-------- TEXTAUSZUG

NZZ-CEO Veit Dengler kommt dagegen zu einem positiven Schluss: «Wir konnten den Rückgang im Werbemarkt auf -2% bremsen und entwickelten uns damit wesentlich besser als noch im Vorjahr und sogar besser als der Restmarkt», sagte er dem Klein Report. Die «NZZ am Sonntag» habe 2014 erstmals mehr bezahlte Inserate als der «Sonntagsblick», die «SonntagsZeitung» und alle anderen Sonntagszeitungen erreicht.
«Das Werbeumfeld ist anspruchsvoll und wird weiterhin anspruchsvoll bleiben. Wir haben aber die Weichen richtig gestellt», versprüht er Optimismus.
Jürg Dedial dagegen poltert: «Wenn Sie hören, dass im Laufe eines Jahres acht von zehn Mitgliedern des Verkaufsdienstes den Job quittiert haben, wird schon etwas faul in der Führung sein. Man kann eben auch hier nicht einfach Leute einsetzen, die von der Sache nichts verstehen und mit den schweizerischen Gepflogenheiten nicht vertraut sind.»
Konkret äussert sich CEO Veit Dengler nicht zu den Zahlen der Mitarbeiter, die gegangen sind. Er relativiert stattdessen: «Seit Anfang 2015 vermarkten wir unsere Medien wieder selbst. Wir haben über 100 Mitarbeitende von Publicitas übernommen. Wir haben sehr viel verändert, die Kundenkontakte intensiviert, das Tempo stark gesteigert. Mit diesen Veränderungen hat sich auch das Anforderungsprofil an die Mitarbeitenden verändert. Das hat naturgemäss zu personellen Veränderungen geführt. Allerdings sprechen wir hier von einem kleinen Anteil der Belegschaft.»
Um den Anzeigenverkauf anzukurbeln, hätte die neue Werbeverkaufs-Leiterin und ihr Team im letzten Jahr im Rahmen der Wiedereingliederung des Werbeverkaufs in die NZZ-Mediengruppe damit begonnen, eine neue Verkaufsstrategie zu entwickeln, eine neue Organisation zu bauen, ein neues Provisionssystem zu entwerfen und eine viel engere Beziehung zu unseren Kunden aufzubauen.
Das Gegenteil von mangelhaftem Verkauf attestieren die sechs Verfasser des Flugblattes der NZZ allerdings in Bezug auf die Liegenschaften. So etwa den Verkauf der Liegenschaft an der Mühlebachstrasse, die an SwissLife ging. «Man hätte es bestens vermieten können, wie auch andere Liegenschaften», so Dedial.

----------------

GELESENES ANWENDEN >>
A) Beantworten Sie anhand des Textauszugs zur NZZ die folgenden Fragen.
(i) Auf welchen Wert konnte der Rückgang im Werbemarkt laut Veit Dengler gebremst werden?
(ii) Wie viele Mitarbeitende hat die NZZ von Publicitas übernommen?
(iii) An wen ging die Liegenschaft an der Mühlebachstrasse?
B) Fassen Sie den Absatz des Textauszugs zur NZZ, der mit „Konkret äussert sich CEO Veit Dengler“ beginnt, als Stichpunktliste zusammen und behalten Sie dabei seine wichtigsten Fakten bei.
C) Knüpfen Sie an den letzten Satz des Textauszugs zur NZZ an und schreiben Sie den Text weiter.

-------- DATENSÄTZE

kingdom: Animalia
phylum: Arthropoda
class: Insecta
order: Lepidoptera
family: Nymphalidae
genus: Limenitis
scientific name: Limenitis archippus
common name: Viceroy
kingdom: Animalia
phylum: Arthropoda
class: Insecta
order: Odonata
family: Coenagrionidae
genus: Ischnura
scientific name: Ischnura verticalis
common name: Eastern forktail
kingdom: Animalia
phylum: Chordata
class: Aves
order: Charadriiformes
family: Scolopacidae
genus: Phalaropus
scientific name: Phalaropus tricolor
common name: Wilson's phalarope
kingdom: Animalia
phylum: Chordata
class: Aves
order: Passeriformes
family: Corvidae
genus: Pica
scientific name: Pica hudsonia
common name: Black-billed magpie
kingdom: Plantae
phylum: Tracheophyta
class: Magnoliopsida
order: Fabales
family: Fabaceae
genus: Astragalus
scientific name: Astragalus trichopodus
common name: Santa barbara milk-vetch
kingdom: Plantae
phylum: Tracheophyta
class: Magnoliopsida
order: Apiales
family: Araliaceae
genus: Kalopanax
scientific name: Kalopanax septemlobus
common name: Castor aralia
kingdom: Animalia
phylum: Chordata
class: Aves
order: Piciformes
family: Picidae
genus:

----------------

LÖSUNGEN DER AUFGABEN >>
A)
(i) Auf -2 %.
(ii) Über 100 Mitarbeitende.
(iii) An SwissLife.

B)
- Dengler nennt keine konkrete Zahl der Mitarbeitenden, die gegangen sind.
- Seit Anfang 2015 vermarktet die NZZ ihre Medien wieder selbst.
- Über 100 Mitarbeitende wurden von Publicitas übernommen.
- Die Kundenkontakte wurden intensiviert, und das Tempo wurde stark gesteigert.
- Dadurch hat sich das Anforderungsprofil an die Mitarbeitenden verändert, was zu personellen Veränderungen geführt hat.
- Laut Dengler betrifft dies nur einen kleinen Anteil der Belegschaft.

C)
Den Grund für den Verkauf sieht er darin, dass die NZZ Geld brauchte. «Denn durch die Liquidation der Druckerei in Schlieren werden über 120 Leute entlassen, deren Sozialpläne dadurch finanziert werden sollen», behauptet er. «Zu erwähnen ist noch, dass die Vorgängerregierung Stäheli sämtliche Auslandimmobilien, in denen die Korrespondenten wohnten, zwecks solcher Bilanzaufbesserungen verhökert hat.»
«Dass man nur die besten Korrespondenten erhält, wenn sie auch angemessen wohnen und repräsentieren können - das passt nicht in ein McKinsey-Hirn. Dass man aber stets von Premium-Produkten schwadroniert, die man gleichzeitig aushöhlt, schon eher.»
NZZ-Verwaltungsratspräsident Etienne Jornod verteidigt dagegen den Verkauf der Liegenschaften. «Der Verkauf dieser Immobilien, die wir nicht mehr nutzen, war strategisch ein absolut richtiger Entscheid. Wir konzentrieren uns auf unser Kerngeschäft. Das ist die Publizistik, nicht das Immobiliengeschäft», so Jornod gegenüber dem Klein Report.
Auch für die Zukunft will er den Verkauf von Immobilien nicht ausschliessen. «Wir halten diejenigen Liegenschaften, die wir nutzen und trennen uns von denjenigen Liegenschaften, die wir nicht nutzen.»
Jürg Dedial ist dagegen der Meinung, dass sich der Verkauf der Liegenschaften vor allem für die Führungsetage ausbezahlt habe. «Mit dem Verkaufserlös von Schlieren kann man dann ein schönes Aktivum in die Bilanz einbringen und für irgendwelche nebulösen Projekte ausgeben», so Dedial. «Allerdings erst, nachdem die fetten `Vergütungen` dank der guten Bilanz ein bisschen aufgebessert worden sind.»
Die «Entschädigungen» und «Bonusabgrenzungen» der oberen Kader seien im vergangenen Jahr um 22 Prozent angestiegen. Etienne Jornod korrigiert die Zahl nicht, relativiert diese aber: «Wir haben die durchschnittliche Entlohnung gesenkt. Was sich geändert hat, ist lediglich die Zusammensetzung der Unternehmensleitung: Wir haben zusätzliche Kaderfunktionen in die Unternehmensleitung integriert.»